## [Brief]
Filter these entries so that only lines with the word "part" remain.

━━━━━ Given records ━━━━━

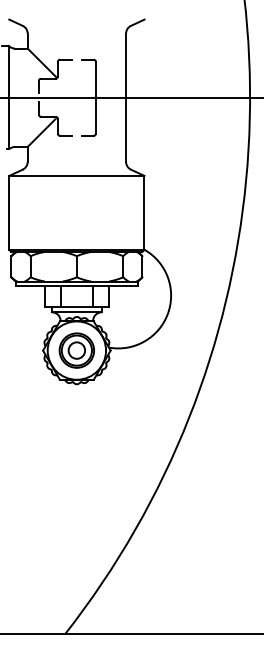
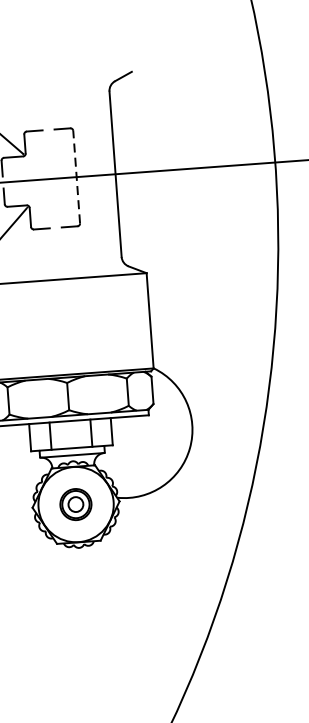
line: (95, 97) -> (76, 176), solid -> dashed
part: (76, 350) -> (75, 504), size x0.7

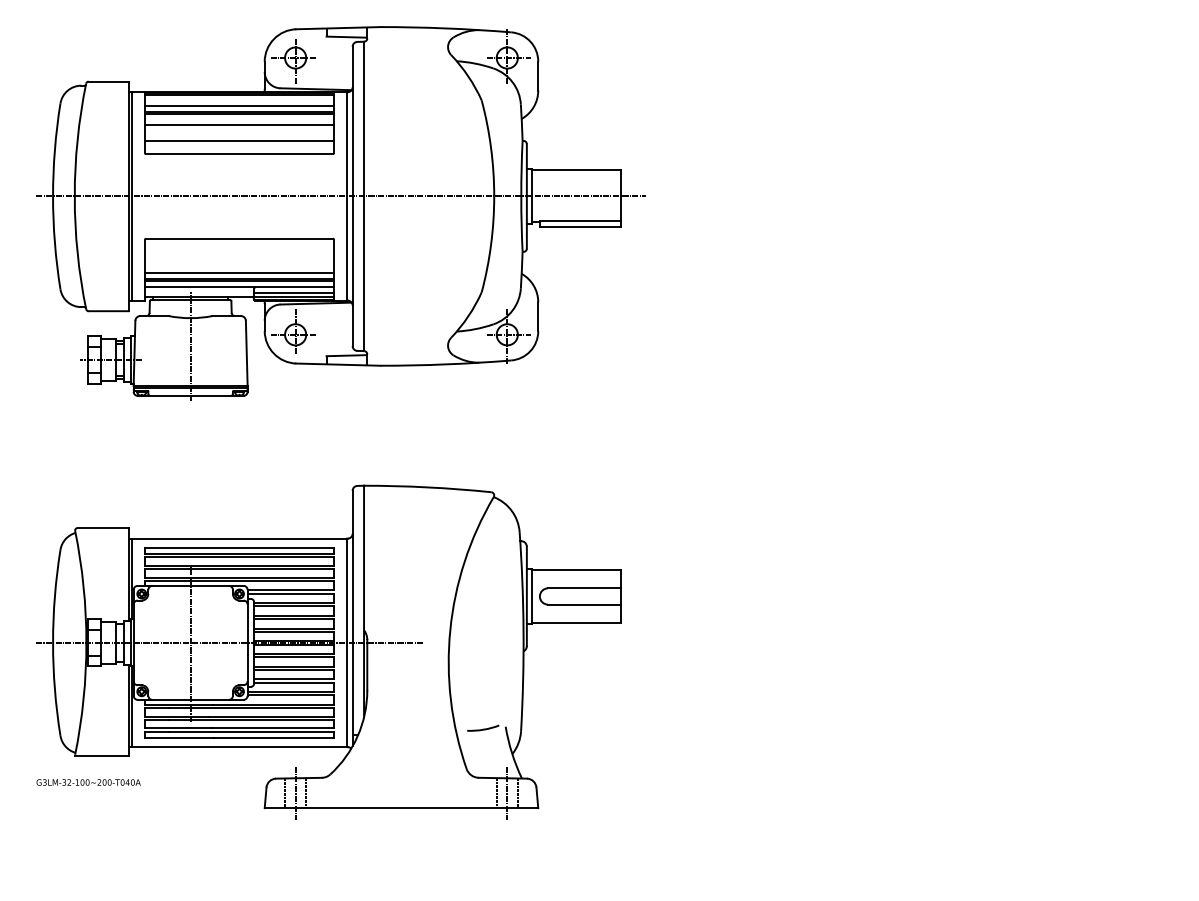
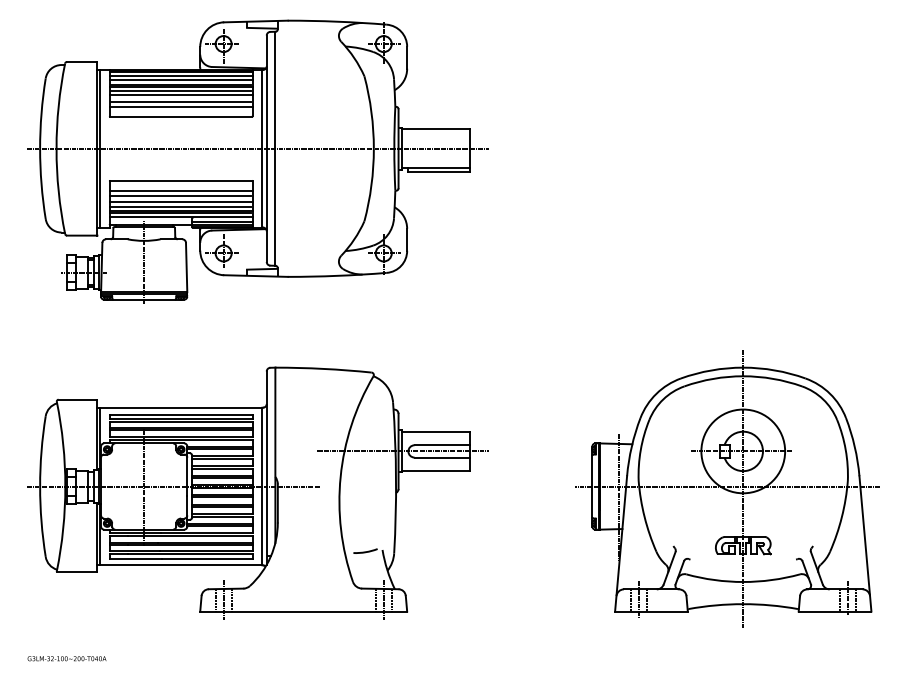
line: (239, 99) -> (181, 75), added
line: (239, 119) -> (181, 90), added
line: (239, 134) -> (181, 101), added
line: (239, 252) -> (181, 191), added
line: (238, 258) -> (180, 195), added
line: (239, 267) -> (181, 202), added
line: (532, 596) -> (402, 451), added
part: (961, 646) -> (727, 489), added
text: (88, 782) -> (66, 658), moved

━━━━━

## [Answer space]
part: (76, 350) -> (75, 504), size x0.7
part: (961, 646) -> (727, 489), added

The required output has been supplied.